An email tells me that the old translation of Macrobius, Saturnalia has arrived at my local library. I look forward to perusing that!
I’ve written to Francesca Schironi, author of To Mega Biblion, which I discussed last week, asking if she has any ideas about papyri that preserve the start and end of books of the multi-volume Greek histories. Those would surely be interesting to see.
A little time this evening I spent reading chunks of the Fabulae of Hyginus (late 1st century BC), a schoolboy abbreviation of the original, which gives us much on Greek myth. An English translation may be found here, although the level of interest is low. One of the more interesting entries is 221, on the Seven Sages:
 CCXXI. SEVEN WISE MEN
Pittacus of Mitylene, Periander of Corinth, Thales of Miletus, Solon of Athens, Chilon of Sparta, Cleobulus of Lindus, Bias of Priene. Their sayings are as follows:
Moderation is best, says Cleobulus of Lindus;
Everything should be carefully studied, comes from Periander of Ephyre;
Know thy opportunity, says Pittacus of Mitylene;
Bias, he of Priene, avers that most men are bad:
and Thales of Miletus says: Suretyship is the precursor of ruin;
Know thyself, says Chilon, sprung from Lacedaemon;
and Cecropian Solon enjoins: Nothing in excess.

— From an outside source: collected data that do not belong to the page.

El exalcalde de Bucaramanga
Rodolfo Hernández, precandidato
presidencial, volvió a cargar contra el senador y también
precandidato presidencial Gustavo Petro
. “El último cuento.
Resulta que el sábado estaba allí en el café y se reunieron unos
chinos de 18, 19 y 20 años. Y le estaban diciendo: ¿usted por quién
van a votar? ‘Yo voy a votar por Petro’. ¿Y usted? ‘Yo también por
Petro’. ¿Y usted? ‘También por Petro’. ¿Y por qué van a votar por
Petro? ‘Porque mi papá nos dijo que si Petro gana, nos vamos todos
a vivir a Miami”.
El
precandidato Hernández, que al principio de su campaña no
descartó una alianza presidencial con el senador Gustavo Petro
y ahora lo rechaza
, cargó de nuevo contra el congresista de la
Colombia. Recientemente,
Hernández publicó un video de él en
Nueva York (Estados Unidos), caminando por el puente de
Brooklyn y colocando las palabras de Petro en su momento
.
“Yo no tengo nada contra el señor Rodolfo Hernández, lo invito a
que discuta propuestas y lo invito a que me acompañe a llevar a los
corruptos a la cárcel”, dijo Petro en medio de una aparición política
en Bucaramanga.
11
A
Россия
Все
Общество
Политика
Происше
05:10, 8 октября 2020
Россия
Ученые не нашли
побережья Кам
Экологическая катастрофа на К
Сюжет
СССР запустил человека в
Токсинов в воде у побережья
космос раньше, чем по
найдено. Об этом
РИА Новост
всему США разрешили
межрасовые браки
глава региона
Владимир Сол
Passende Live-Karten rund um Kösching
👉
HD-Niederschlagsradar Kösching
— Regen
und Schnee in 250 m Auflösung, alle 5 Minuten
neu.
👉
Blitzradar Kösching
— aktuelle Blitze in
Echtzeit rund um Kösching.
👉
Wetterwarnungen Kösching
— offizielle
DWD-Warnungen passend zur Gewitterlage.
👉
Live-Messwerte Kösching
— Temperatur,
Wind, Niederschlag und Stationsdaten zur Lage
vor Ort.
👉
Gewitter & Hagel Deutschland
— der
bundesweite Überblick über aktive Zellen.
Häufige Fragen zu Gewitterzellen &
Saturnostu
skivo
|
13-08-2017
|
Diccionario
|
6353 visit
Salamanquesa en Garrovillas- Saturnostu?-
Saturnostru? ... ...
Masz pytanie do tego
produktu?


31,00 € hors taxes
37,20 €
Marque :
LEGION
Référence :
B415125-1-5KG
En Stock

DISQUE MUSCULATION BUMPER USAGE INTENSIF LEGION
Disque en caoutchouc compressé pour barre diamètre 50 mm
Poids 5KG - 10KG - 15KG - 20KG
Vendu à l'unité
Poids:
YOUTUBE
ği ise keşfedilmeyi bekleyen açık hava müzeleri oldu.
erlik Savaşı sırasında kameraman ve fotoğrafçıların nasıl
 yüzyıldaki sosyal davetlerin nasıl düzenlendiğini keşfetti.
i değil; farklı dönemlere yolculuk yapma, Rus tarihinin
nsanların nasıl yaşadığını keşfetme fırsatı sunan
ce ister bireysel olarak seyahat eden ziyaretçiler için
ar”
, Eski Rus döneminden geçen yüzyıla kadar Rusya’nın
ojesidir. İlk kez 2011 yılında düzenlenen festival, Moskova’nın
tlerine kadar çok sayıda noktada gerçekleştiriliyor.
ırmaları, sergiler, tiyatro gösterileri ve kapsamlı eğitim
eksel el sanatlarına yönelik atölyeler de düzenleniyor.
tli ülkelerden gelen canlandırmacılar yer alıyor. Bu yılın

The association of these people with sayings, even at this date, is interesting. Sayings literature blossoms during the imperial and Byzantine periods, and legends of the Seven Sages with it.
I gather that this text is yet another one that only just survived. Apparently a single manuscript made it to the renaissance, only to be dismembered at the printer.
It’s a busy time of year. Expect sporadic posting!